Die Methode der Untersuchung

Indessen ist es nicht leicht, die Notwendigkeit der Kultur zu begründen. Wenn wir den historischen Weg einschlügen, so fänden wir die Geschichte gespalten in Völker und Menschengruppen, deren Dasein offensichtlich eine Entwickelung durchmachte, d. h. die sich von Anfang an einer immer bestimmteren Entfaltung ihres Charakters hingaben, um nach einer gewissen Höhe zurückzusinken in die scheinbare Untätigkeit und Unproduktivität jener übrigen, die zu allen Zeiten in einem Zustand entwicklungsmäßiger Lethargie verharrten.

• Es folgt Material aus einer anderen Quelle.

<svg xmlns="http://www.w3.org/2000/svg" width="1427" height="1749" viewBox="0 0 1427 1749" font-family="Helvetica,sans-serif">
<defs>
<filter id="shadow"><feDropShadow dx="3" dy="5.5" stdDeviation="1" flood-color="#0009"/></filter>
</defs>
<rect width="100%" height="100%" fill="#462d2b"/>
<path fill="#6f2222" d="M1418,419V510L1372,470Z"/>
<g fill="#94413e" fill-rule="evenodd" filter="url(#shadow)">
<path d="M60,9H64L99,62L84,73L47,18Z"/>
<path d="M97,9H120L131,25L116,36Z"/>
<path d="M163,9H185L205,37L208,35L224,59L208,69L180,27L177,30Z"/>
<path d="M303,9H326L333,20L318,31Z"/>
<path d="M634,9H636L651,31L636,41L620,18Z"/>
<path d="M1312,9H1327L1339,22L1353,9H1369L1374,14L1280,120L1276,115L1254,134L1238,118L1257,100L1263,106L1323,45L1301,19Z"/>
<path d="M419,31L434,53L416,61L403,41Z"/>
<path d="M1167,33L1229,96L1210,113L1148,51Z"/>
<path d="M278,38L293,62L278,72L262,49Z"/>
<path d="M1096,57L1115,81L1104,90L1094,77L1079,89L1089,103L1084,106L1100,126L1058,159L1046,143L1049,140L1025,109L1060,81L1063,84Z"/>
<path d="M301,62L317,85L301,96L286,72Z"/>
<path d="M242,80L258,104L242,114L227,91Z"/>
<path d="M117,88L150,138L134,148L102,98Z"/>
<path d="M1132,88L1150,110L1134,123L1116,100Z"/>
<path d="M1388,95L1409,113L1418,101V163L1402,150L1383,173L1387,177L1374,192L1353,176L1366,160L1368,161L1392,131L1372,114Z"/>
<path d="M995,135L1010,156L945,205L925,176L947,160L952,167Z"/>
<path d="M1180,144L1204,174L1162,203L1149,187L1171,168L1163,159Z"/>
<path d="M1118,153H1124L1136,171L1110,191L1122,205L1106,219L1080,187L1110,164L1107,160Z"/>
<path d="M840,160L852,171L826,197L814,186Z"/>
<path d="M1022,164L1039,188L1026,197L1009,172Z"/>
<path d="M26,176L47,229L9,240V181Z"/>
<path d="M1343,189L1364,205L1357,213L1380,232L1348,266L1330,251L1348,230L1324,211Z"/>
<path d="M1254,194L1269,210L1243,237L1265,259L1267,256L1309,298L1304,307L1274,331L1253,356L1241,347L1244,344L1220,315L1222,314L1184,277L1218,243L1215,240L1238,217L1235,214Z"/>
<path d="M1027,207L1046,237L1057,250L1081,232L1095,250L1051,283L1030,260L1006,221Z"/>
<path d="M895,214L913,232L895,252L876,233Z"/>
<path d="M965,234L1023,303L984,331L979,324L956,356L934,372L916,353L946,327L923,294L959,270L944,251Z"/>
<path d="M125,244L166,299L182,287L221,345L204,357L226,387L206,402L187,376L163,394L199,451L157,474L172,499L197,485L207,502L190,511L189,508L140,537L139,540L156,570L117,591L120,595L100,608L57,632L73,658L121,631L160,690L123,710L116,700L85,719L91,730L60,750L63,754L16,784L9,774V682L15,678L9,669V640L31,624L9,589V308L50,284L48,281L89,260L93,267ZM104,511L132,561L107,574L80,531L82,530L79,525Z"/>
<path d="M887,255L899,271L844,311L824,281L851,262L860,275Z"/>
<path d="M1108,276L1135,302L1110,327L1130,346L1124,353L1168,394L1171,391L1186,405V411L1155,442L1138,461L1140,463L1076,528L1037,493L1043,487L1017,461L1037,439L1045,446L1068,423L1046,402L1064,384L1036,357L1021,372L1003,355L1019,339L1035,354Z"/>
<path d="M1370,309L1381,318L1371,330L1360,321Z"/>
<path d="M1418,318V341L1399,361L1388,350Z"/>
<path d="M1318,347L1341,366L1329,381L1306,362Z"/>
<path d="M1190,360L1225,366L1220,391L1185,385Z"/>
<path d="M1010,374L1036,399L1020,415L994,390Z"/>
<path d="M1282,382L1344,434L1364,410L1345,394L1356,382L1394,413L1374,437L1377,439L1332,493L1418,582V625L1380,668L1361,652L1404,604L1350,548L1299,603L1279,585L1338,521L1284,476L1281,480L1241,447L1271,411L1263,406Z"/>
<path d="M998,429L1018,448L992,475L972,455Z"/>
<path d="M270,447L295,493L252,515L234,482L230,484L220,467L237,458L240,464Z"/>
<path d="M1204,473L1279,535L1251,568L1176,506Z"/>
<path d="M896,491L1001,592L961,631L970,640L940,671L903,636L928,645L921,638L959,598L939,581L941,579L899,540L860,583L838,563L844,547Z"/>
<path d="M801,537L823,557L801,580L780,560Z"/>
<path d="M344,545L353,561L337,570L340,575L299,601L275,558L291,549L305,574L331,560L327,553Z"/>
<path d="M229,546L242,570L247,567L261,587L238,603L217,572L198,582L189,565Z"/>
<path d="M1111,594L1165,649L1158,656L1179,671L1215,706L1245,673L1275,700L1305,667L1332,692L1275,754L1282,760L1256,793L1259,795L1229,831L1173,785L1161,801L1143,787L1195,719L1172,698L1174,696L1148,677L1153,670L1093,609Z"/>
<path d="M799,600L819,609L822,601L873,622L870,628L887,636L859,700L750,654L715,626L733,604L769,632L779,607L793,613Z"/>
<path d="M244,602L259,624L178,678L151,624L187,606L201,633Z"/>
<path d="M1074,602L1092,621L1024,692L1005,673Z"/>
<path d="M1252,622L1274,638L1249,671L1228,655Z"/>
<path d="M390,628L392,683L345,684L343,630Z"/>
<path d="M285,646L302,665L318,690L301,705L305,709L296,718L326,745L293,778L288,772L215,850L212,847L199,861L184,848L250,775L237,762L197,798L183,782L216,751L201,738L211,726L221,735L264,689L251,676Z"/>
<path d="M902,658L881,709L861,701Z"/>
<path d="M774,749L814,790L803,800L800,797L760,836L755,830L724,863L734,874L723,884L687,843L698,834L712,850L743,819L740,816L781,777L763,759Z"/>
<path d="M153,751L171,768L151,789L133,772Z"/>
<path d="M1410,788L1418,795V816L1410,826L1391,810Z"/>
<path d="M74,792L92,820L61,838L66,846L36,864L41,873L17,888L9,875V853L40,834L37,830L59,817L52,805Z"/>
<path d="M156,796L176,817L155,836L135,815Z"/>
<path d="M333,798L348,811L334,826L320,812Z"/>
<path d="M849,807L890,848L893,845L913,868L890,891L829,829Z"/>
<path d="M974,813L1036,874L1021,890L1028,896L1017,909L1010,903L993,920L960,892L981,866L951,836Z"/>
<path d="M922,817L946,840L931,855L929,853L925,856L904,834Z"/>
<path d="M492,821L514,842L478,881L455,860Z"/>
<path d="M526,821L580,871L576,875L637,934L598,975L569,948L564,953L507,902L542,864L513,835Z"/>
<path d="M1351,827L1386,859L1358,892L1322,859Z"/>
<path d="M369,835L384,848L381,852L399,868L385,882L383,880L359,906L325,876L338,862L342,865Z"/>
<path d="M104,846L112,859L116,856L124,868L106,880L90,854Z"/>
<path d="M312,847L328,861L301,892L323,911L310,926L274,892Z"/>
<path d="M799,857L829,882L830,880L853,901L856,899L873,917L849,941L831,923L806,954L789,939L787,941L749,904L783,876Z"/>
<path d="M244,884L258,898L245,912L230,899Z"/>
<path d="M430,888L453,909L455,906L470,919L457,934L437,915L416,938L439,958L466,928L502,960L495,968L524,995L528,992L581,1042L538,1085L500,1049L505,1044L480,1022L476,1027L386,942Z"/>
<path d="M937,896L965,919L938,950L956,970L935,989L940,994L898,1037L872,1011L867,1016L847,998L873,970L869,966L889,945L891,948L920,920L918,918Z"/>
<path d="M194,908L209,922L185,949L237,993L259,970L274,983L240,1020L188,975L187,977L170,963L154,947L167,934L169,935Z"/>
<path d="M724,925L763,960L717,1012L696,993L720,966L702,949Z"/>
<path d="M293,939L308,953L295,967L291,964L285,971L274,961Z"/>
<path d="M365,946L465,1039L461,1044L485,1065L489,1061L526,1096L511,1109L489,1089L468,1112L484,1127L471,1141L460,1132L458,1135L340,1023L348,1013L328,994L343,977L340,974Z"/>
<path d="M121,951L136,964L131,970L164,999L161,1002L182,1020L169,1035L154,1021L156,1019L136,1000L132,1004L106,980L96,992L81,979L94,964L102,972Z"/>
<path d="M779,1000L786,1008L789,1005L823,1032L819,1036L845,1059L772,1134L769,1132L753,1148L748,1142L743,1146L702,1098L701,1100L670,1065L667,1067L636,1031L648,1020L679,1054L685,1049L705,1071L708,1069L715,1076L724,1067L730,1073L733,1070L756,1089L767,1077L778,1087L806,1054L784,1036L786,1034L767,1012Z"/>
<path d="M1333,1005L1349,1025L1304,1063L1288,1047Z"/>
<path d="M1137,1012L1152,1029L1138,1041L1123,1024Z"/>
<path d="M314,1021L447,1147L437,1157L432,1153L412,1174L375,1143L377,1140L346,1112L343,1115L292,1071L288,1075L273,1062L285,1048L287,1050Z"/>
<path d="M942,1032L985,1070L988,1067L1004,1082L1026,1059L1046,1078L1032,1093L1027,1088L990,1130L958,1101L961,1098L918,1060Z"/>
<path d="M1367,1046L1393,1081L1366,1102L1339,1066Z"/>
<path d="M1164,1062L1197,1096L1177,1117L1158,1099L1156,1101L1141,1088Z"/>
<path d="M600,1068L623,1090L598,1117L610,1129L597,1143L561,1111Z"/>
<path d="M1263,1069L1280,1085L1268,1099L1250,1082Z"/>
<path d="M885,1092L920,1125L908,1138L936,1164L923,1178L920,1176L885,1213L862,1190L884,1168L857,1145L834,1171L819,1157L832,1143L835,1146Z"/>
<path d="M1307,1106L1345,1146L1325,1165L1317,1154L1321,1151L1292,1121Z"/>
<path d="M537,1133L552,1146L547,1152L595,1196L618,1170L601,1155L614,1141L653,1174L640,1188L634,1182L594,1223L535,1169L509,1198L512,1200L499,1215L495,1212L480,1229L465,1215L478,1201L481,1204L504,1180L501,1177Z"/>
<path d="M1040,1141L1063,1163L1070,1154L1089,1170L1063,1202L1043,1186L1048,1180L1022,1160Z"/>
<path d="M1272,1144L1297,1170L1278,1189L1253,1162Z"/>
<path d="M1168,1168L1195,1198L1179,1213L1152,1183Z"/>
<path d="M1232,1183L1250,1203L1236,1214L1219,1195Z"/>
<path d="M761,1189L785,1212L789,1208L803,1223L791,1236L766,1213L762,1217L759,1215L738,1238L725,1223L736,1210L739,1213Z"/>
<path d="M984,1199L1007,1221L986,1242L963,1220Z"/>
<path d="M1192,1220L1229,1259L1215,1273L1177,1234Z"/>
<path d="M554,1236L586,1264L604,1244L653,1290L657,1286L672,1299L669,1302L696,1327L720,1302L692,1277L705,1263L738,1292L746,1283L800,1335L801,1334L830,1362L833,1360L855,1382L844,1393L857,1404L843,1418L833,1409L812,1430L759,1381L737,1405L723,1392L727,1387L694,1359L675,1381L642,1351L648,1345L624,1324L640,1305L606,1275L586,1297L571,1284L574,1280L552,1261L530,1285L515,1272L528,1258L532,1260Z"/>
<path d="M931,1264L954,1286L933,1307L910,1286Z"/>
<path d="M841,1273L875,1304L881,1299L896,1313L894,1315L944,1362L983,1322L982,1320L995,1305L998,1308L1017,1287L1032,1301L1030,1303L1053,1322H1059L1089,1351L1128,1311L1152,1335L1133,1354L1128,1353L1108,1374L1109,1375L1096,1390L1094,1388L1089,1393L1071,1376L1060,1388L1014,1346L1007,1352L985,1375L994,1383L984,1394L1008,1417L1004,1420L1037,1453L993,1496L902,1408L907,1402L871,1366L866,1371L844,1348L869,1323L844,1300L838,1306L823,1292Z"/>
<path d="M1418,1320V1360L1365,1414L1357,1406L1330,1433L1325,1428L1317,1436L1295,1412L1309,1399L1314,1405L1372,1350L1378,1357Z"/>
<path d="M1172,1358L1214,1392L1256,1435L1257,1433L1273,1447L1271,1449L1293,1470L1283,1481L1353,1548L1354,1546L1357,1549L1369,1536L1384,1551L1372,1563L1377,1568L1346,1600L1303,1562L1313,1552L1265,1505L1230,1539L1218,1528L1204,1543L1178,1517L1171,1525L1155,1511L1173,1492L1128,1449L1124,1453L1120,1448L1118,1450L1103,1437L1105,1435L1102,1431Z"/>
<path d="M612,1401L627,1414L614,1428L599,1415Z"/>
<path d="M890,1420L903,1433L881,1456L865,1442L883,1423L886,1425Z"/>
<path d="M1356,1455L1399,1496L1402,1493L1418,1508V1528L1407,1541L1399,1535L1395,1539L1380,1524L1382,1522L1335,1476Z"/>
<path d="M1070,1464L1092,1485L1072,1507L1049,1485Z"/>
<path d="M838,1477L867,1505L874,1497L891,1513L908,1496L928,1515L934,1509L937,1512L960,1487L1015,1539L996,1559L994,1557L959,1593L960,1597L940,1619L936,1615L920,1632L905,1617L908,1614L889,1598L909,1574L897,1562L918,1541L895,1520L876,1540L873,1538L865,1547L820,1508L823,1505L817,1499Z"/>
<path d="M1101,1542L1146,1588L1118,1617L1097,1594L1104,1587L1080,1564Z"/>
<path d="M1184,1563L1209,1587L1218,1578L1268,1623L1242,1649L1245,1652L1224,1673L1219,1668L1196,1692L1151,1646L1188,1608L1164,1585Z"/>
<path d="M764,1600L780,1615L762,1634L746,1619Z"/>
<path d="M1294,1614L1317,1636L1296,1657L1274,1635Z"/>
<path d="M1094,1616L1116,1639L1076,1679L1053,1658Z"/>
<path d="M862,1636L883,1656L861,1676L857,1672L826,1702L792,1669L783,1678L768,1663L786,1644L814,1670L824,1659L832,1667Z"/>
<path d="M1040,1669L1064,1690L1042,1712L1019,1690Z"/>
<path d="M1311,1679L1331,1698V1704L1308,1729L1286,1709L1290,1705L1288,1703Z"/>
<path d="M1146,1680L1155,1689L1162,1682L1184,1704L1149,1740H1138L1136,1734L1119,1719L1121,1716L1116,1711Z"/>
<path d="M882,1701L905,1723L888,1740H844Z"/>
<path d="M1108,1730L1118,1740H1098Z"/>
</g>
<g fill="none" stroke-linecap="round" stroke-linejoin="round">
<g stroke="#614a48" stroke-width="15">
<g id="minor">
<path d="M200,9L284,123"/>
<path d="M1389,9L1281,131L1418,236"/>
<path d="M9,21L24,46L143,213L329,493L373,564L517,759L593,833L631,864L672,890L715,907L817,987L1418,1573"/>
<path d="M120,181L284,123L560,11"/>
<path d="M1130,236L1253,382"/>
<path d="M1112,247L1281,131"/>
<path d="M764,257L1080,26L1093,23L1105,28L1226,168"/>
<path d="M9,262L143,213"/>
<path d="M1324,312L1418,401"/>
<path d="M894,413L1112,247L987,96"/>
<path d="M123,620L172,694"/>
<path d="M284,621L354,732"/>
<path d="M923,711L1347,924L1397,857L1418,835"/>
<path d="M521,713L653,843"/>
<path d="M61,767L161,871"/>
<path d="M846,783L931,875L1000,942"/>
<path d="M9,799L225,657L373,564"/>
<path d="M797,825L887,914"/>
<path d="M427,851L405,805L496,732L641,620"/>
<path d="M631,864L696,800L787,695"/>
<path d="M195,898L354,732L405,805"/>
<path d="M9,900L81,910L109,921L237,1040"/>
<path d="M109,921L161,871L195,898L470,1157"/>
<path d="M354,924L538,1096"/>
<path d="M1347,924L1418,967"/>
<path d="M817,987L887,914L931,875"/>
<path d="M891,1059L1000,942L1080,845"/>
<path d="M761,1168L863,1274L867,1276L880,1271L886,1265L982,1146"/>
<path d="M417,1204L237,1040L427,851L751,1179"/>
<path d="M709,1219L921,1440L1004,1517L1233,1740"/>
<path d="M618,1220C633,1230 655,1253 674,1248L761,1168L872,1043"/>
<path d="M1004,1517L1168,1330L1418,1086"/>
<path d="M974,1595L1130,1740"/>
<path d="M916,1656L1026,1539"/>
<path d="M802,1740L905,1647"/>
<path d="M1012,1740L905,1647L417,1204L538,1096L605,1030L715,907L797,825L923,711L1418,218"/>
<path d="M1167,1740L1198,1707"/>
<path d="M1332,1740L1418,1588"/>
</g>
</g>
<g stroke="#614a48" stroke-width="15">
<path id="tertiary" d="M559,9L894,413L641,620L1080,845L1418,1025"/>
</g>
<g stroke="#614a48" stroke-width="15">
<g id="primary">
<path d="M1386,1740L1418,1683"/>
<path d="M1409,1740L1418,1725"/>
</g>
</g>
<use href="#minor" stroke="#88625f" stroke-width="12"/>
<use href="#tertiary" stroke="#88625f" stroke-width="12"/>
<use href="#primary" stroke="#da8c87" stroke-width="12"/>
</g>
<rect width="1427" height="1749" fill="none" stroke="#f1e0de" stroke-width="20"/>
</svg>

Zwar darf man nicht die Behauptung wagen, dass diese zweite Art von Völkern in einem absoluten Stillstand verblieben seien, wie neuerdings vielfach von den Chinesen angenommen wurde, oder wie man bei primitiven Menschenstämmen leicht vermuten könnte — aber ihre Entfaltungsgeschichte ist eine so langsame und fast immer nur dem Druck äußerer ungünstiger Umstände zu verdankende, dass ihnen der innewohnende Trieb, der Wille zur Kultur, doch abzusprechen ist. Diese sich jedem Beobachter aufdrängende Zweiteilung in entwickelungsfähige Kulturvölker und in unfruchtbare Arten des relativen Stillstandes ist immer noch eines der tiefsten Rätsel für den Historiker, ja wir sagen vielleicht nicht zu viel, wenn wir es zu einem Grundproblem der Geschichte — oder vielleicht noch eher: der Geschichtsphilosophie — erklären. Denn mit allen äußerlichen Gründen, mit dem Nachweis der klimatischen Einflüsse oder des Daseinskampfes, einer mehr oder minder glücklichen Anpassung ist nichts ausgemacht über die Frage, warum das eine Volk unter ähnlichen Verhältnissen eine unsterbliche Kultur erzeugt, wo das andere vollständig versagt, warum hier die Kultur „notwendig“ ist und dort nicht. Es wird hier nur zu offenbar, dass die Kulturimpulse zuletzt gar nicht von außen her kommen können und man sieht sich hier, wie bei allen Problemen, auf die innere Beschaffenheit des Menschen zurückgeschlagen, auf eine psychische Tatsache, die einmal zur Heraussetzung vorhandener Möglichkeiten drängt und sie ein andermal für immer im Menschen selbst verschlossen hält.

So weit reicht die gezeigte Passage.